ロボットや自動車などの移動体の位置を推定する装置は、従来から知られている。従来技術では、移動体に、エンコーダやジャイロセンサなどの内界センサと、カメラや測位衛星信号受信機(GPS)やレーザ距離センサなどの外界センサとを搭載し、これらセンサからの検出値をもとに、移動体の位置を推定する。
第1の特許文献は、移動体の前方視野の画像を取得する画像取得手段と、画像取得手段と同一の視野を有し、画像取得手段が画像を取得するのと同時に距離画像を取得する距離画像取得手段と、少なくとも連続する2フレームの画像からそれぞれ特徴点を抽出する特徴点抽出手段と、特徴点抽出手段によって抽出された特徴点の2フレーム間の位置の変位量を距離画像に基づいて算出し、当該変位量から自己位置を算出するための基準特徴点を選択する基準特徴点選択手段とを備える。第1の特許文献では、連続する2フレームの画像から同一の静止物体を抽出し、静止物体の変位量から移動体の移動量を求め、移動体の位置を検出する。

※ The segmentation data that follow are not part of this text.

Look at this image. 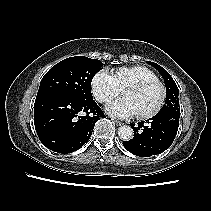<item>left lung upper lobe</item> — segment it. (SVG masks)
<instances>
[{
    "label": "left lung upper lobe",
    "mask_w": 211,
    "mask_h": 211,
    "mask_svg": "<svg viewBox=\"0 0 211 211\" xmlns=\"http://www.w3.org/2000/svg\"><path fill=\"white\" fill-rule=\"evenodd\" d=\"M148 63L159 71V73L162 75L164 79L166 86L165 104L157 114H170L179 118L180 117V107L178 100L179 90L175 81L170 76V74L160 65L150 61H148Z\"/></svg>",
    "instance_id": "obj_1"
}]
</instances>
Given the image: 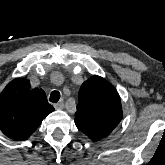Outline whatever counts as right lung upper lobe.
Masks as SVG:
<instances>
[{
  "instance_id": "cb5924a9",
  "label": "right lung upper lobe",
  "mask_w": 165,
  "mask_h": 165,
  "mask_svg": "<svg viewBox=\"0 0 165 165\" xmlns=\"http://www.w3.org/2000/svg\"><path fill=\"white\" fill-rule=\"evenodd\" d=\"M52 111L42 89L30 90L29 80L14 79L0 95V129L13 140H26Z\"/></svg>"
}]
</instances>
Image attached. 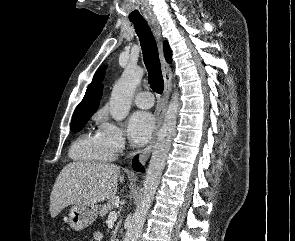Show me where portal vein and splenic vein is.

第2の特許文献では、局所地図と大域地図を備え、外界センサの観測結果から抽出したランドマーク候補と大域地図に登録されたランドマークとの照合結果を局所地図に保存して次回のランドマーク照合に利用する。第2の特許文献では、大域地図に登録されたランドマークと一致しないが、局所地図に登録したランドマーク候補と一致するランドマーク候補を新たにランドマークとして大域地図に登録する。さらに第2の特許文献では、登録されているランドマークであっても長期間にわたって観測されないものは削除する。第2の特許文献の記載の従来技術によれば、ランドマーク候補と大域地図に登録されたランドマークとの照合結果を利用することで、ランドマーク候補と大域地図に登録されたランドマークとを直接照合する数を減らし、計算量を削減できる。また、第2の特許文献に記載の従来技術によれば、ランドマーク候補の照合結果に基づいて大域地図を逐次更新するため、環境の変化に柔軟に対応することができる。

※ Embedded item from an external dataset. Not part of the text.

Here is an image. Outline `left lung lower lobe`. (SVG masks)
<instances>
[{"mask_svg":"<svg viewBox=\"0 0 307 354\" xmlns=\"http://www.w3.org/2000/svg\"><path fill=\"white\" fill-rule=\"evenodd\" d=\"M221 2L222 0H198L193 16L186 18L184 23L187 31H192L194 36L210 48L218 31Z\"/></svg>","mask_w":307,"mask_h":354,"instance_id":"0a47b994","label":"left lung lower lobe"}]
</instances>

従来のカメラを用いる位置推定方法では、画像から検出した特徴点の変位量を基にして移動体の移動量を算出し、前回算出した位置に移動量を加算することで移動体の現在位置を推定する。しかし、この方法では、絶対位置が変動するような特徴点が検出された場合、移動体の移動量の誤差が累積する。

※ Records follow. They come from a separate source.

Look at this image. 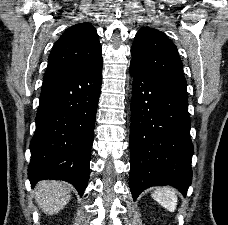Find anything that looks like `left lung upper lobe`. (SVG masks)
<instances>
[{"mask_svg":"<svg viewBox=\"0 0 228 225\" xmlns=\"http://www.w3.org/2000/svg\"><path fill=\"white\" fill-rule=\"evenodd\" d=\"M131 53V63L147 74L186 83L177 48L163 32L141 28L135 36Z\"/></svg>","mask_w":228,"mask_h":225,"instance_id":"left-lung-upper-lobe-1","label":"left lung upper lobe"}]
</instances>
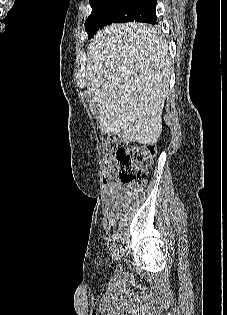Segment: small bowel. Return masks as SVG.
<instances>
[{"mask_svg":"<svg viewBox=\"0 0 227 315\" xmlns=\"http://www.w3.org/2000/svg\"><path fill=\"white\" fill-rule=\"evenodd\" d=\"M112 205L118 209L127 208L137 197L139 190L130 186H122L119 183H114L108 190ZM119 213H115L112 210L109 213V220L113 222Z\"/></svg>","mask_w":227,"mask_h":315,"instance_id":"1","label":"small bowel"}]
</instances>
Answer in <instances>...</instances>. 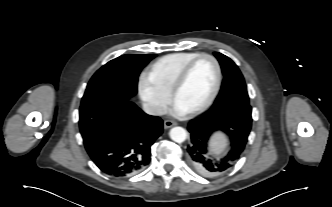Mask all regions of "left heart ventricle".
I'll list each match as a JSON object with an SVG mask.
<instances>
[{
    "instance_id": "left-heart-ventricle-1",
    "label": "left heart ventricle",
    "mask_w": 332,
    "mask_h": 207,
    "mask_svg": "<svg viewBox=\"0 0 332 207\" xmlns=\"http://www.w3.org/2000/svg\"><path fill=\"white\" fill-rule=\"evenodd\" d=\"M216 80L214 64L201 59L192 67L184 85L178 91L175 103L187 112L202 105L210 96Z\"/></svg>"
}]
</instances>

第1の特許文献では、ステレオ視しながらトラッキングした全特徴点の並進移動量を基に静止物体を判別し、静止物体の位置を基準とするため、自己位置の累積誤差を低減することができる。しかし、移動体が回転したときの特徴点の並進移動量は、移動体から特徴点までの距離に依存する。このため第1の特許文献では、移動体から各物体までの距離が均一でない場合に、それらの物体が静止物体であるかを判別するのは難しい。また、第1の特許文献では、特徴の少ない環境下では、必要十分な数の特徴点を抽出することができないため、静止物体の判別は難しい。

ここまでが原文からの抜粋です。